One side is provided with facilities for storage
in the construction of a bench or ledge, used as a shelf, 3 feet high
from the floor; and a small inclosed triangular bin, built directly on
the floor, by fixing a thin slab of stone into the masonry. The whole
construction has been treated with the usual coating of mud, which has
afterwards been whitewashed, with the exception of a 10-inch band that
encircles the whole room at the floor line, occupying the position of
a baseboard. The other side of the dividing pier forms a recess, that
is wholly given up to a series of metates or mealing stones; an
indispensable feature of every pueblo household. It is quite common to
find a series of metates, as in the present instance, filling the entire
available width of a recess or bay, and leaving only so much of its
depth behind the stones as will afford floor space for the kneeling
women who grind the corn.

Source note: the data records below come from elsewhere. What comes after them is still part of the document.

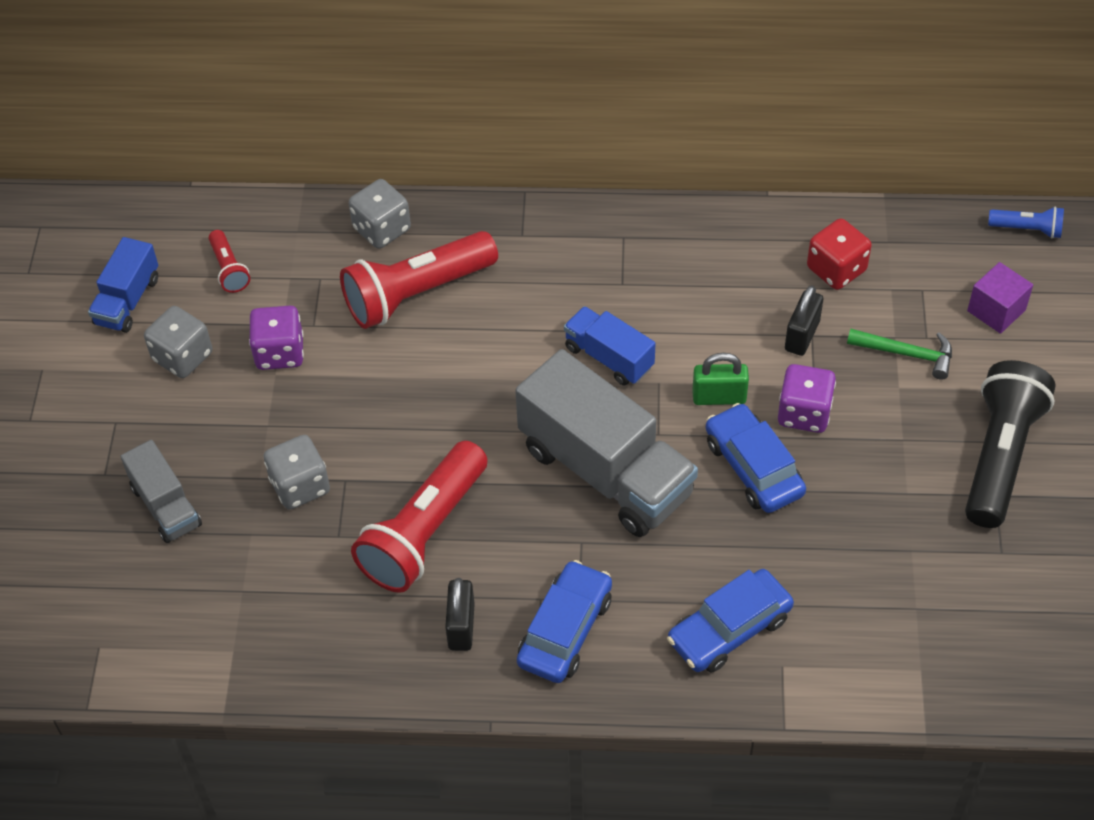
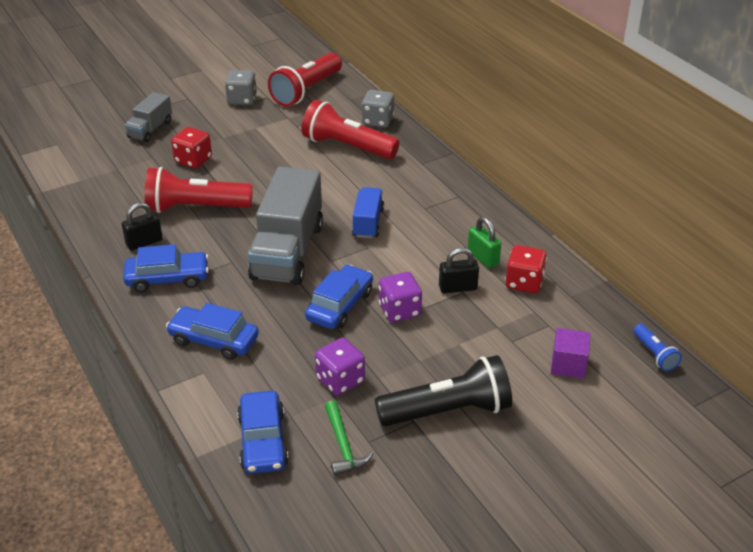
camera: 55 degrees right, 15 degrees down
blue truck [88,237,158,333] -> none
red flashlight [209,230,250,293] -> red flashlight [268,53,342,107], size x2.11
purple dice [249,306,304,370] -> purple dice moved to [315,338,365,395]
grey dice [264,435,330,510] -> red dice [171,127,212,169]
green padlock [692,353,749,405] -> green padlock moved to [468,217,501,268]
green hammer [847,329,952,380] -> green hammer moved to [325,401,373,476]
none -> blue car [237,391,289,474]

In larger open apartments undivided by
buttress or pier, the metates are usually built in or near one corner.
They are always so arranged that those who operate them face the middle
of the room. The floor is simply a smoothly plastered dressing of clay
of the same character as the usual external roof covering. It is, in
fact, simply the roof of the room below smoothed and finished with
special care. Such apartments, even in upper stories, are sometimes
carefully paved over the entire surface with large flat slabs of stone.
It is often difficult to procure rectangular slabs of sufficient size
for this purpose, but the irregularities of outline of the large flat
stones are very skillfully interfitted, furnishing, when finished,
a smoothly paved floor easily swept and kept clean.